Le Ministère de la Reconstruction et l’aide internationale fournissent des baraquements préfabriqués, des petites maisons semblables à des bungalows en bois. Les sinistrés passeront plusieurs années dans ces modestes « baraques » en attendant la reconstruction de la ville.

Elles furent nombreuses et rendirent de grands services. Les premières utilisables à fin mai 1945, furent affectées au rétablissement des commerces indispensables aux besoins quotidiens des habitants restés dans les ruines. Ce fut la cité commerciale du quartier de la gare

Les 14 baraques de la Cité Commerciale coutèrent 2 0489 958 F plus 75 000 F de viabilité et l’adduction d’eau soit un prix de revient de 150 000 F par baraque

Les constructions de cette série avaient pu être montées avec des matériels stockés par les Allemands et saisis au moment de leur retraite. Les suivantes revinrent à des prix bien supérieurs. Un baraquement de 30 sur 8 m coutait 900 000 F non compris les installations sanitaires, l’eau, le gaz et l’électricité.

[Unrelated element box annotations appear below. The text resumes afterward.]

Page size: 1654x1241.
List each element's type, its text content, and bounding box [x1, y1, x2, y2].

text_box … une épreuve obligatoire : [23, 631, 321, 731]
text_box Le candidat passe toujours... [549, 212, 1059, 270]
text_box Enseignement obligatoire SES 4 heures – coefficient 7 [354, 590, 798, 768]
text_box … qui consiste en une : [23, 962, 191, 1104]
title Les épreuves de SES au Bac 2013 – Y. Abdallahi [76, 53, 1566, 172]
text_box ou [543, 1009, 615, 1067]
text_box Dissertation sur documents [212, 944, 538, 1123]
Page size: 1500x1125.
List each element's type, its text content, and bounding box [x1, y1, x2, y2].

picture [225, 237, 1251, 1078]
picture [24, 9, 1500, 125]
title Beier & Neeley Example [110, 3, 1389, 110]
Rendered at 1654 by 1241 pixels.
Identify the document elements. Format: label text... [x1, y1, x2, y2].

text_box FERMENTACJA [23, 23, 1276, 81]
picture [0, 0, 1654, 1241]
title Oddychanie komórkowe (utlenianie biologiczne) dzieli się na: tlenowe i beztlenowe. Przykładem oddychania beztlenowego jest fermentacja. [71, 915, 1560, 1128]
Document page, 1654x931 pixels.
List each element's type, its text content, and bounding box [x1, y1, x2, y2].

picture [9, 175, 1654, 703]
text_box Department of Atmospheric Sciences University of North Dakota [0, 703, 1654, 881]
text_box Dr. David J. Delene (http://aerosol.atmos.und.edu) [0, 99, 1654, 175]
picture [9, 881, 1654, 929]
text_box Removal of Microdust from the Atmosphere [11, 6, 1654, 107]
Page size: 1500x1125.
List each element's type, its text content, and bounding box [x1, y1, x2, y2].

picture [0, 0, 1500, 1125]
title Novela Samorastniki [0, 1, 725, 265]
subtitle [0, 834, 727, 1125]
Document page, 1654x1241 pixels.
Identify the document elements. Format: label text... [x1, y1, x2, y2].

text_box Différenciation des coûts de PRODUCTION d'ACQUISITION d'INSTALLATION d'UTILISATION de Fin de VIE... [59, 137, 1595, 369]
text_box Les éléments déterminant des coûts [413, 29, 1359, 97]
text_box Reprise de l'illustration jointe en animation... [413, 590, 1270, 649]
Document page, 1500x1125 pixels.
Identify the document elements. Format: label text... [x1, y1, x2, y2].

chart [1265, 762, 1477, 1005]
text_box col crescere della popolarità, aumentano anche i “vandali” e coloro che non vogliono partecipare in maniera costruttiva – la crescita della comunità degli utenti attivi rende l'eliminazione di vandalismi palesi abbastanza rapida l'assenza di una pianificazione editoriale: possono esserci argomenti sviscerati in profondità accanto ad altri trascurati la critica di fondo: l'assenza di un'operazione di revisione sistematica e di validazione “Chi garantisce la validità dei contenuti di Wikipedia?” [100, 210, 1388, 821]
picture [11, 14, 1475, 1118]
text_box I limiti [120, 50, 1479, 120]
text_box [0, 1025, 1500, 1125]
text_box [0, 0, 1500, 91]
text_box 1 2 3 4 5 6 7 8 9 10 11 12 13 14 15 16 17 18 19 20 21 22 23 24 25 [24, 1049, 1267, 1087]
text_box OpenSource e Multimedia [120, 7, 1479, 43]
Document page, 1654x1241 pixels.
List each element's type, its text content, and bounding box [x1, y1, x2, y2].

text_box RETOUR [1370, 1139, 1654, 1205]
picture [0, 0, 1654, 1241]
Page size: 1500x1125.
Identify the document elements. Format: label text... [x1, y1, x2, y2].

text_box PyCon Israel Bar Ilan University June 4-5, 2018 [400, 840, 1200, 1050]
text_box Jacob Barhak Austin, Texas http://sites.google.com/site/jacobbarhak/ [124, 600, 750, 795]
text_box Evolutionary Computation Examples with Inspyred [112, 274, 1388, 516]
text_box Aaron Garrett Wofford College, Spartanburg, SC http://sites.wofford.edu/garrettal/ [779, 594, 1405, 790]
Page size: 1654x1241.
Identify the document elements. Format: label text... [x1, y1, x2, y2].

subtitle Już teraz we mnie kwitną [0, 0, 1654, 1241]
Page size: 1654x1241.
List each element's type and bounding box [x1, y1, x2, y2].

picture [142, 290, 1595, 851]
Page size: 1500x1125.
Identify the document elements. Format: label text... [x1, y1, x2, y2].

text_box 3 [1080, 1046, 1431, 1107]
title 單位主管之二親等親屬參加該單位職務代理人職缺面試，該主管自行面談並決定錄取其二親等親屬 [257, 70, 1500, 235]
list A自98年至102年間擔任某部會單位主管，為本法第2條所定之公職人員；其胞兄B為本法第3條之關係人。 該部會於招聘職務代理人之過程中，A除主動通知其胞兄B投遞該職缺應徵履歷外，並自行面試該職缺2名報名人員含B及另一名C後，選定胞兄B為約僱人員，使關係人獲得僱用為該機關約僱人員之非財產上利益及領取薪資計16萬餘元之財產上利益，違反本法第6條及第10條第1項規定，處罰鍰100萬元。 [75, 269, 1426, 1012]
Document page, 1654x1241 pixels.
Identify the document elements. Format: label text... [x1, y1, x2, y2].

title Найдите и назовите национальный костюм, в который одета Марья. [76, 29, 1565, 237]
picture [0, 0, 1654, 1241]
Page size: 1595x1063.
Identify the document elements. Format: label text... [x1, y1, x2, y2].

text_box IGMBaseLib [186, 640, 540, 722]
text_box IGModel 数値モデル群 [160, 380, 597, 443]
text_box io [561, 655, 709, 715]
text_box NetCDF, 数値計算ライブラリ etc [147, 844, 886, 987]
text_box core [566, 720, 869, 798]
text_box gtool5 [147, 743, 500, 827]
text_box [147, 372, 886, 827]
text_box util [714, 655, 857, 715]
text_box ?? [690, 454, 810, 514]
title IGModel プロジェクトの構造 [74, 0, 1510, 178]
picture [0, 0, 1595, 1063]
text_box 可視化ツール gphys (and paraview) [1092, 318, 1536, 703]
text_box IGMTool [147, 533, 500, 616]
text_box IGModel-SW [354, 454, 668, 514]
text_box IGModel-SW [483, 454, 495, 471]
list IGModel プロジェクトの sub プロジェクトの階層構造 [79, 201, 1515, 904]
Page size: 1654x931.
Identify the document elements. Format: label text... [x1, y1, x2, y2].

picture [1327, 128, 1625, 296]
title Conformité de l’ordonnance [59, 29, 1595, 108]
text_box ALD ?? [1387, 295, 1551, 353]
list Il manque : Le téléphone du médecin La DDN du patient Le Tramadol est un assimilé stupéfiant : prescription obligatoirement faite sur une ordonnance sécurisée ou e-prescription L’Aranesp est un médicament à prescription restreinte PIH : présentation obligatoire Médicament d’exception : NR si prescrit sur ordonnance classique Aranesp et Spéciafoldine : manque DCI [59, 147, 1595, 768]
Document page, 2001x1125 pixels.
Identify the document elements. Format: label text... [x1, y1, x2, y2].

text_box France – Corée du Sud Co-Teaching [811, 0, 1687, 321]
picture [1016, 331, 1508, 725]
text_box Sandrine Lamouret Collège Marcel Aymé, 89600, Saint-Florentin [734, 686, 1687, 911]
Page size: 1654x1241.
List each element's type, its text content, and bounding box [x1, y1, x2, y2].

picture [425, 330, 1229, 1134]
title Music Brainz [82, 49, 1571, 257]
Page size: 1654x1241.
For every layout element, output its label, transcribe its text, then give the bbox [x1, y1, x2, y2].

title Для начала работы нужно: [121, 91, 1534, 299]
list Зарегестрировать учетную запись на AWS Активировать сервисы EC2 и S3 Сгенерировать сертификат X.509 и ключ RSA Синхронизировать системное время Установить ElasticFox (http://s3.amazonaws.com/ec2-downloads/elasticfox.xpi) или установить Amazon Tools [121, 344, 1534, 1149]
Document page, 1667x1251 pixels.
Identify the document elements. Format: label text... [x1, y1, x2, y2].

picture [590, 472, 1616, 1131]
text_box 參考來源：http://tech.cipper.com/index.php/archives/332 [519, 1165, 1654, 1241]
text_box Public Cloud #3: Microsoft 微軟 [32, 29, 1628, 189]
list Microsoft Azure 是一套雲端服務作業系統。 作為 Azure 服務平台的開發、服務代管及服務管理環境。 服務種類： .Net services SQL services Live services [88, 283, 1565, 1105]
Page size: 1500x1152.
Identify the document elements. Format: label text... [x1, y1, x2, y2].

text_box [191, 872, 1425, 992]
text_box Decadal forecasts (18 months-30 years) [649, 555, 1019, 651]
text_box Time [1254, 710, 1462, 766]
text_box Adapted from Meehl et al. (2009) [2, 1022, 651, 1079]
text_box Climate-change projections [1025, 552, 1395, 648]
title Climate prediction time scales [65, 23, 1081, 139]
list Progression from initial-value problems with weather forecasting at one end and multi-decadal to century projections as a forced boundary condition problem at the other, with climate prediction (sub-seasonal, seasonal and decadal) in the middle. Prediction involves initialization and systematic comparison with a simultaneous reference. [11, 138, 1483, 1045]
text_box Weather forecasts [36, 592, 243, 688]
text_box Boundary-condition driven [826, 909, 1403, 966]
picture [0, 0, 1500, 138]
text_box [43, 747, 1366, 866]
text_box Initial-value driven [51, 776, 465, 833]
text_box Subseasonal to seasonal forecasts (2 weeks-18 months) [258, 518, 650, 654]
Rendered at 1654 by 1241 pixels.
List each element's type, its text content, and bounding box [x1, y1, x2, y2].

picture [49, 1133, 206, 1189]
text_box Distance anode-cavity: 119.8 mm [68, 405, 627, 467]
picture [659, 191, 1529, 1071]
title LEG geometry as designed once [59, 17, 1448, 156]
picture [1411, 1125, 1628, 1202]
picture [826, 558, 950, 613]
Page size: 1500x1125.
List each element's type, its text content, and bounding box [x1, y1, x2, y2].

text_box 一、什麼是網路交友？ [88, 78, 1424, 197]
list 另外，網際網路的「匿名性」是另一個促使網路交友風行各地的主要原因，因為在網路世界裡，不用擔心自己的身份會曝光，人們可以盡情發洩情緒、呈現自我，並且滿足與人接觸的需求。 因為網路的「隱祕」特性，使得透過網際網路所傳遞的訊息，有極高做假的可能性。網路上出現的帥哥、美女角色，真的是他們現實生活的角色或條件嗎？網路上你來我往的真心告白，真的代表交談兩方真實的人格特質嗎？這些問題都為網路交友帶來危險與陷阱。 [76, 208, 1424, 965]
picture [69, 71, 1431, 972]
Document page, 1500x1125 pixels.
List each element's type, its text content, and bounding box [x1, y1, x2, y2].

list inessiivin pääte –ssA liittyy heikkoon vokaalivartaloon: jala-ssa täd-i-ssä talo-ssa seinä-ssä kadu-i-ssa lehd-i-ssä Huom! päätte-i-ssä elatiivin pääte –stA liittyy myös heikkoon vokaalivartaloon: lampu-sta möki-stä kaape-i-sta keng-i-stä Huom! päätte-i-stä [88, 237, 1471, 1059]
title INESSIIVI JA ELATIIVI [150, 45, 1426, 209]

On y ajouta dans les mois suivants une douzaine de baraques aménagées pour le relogement de 30 ou 40 familles qui purent s’y installer courant novembre 1945.

D’autres types de baraquements destinés à des usages divers même à des services administratifs mais surtout au relogement provisoire des sinistrés furent groupés en divers lieux

  • Rue st Denis
  • Rue Pierre Sémard
  • Av de Verdun
  • Av de Bobigny
  • Rue de Pantin
  • Angle des rues st Pierre et des Bergeries
  • Av Gallieni
  • Rue du Parc
  • D’autres isolées en divers points à la demande de particuliers

place de la mairie

dans la cour de l’école Cottereau

avenue Gallieni à l’emplacement l’actuelle piscine

A la date du 31 mars 1946, 68 baraques en bois formant 112 logements avaient pu être attribuées sans compter celles que la SNCF avait construite à l’automne 1945 pour son personnel (av de Strasbourg, ainsi que dans l’ilot à l’embranchement des lignes de Mulhouse et de Strasbourg) desservi par l’avenue de Rosny.

baraquement SNCF rue de la Gare

Les constructions en bois étaient loin de donner satisfaction à, leurs occupants, surtout pour l’usage d’habitation (malgré leur relative perfection technique elles restaient bien inconfortables . Chaudes l’été , froides l’hiver , peu sures en cas d’incendie , elles revinrent à des prix comparativement plus élevés que des constructions meilleures « en dur ».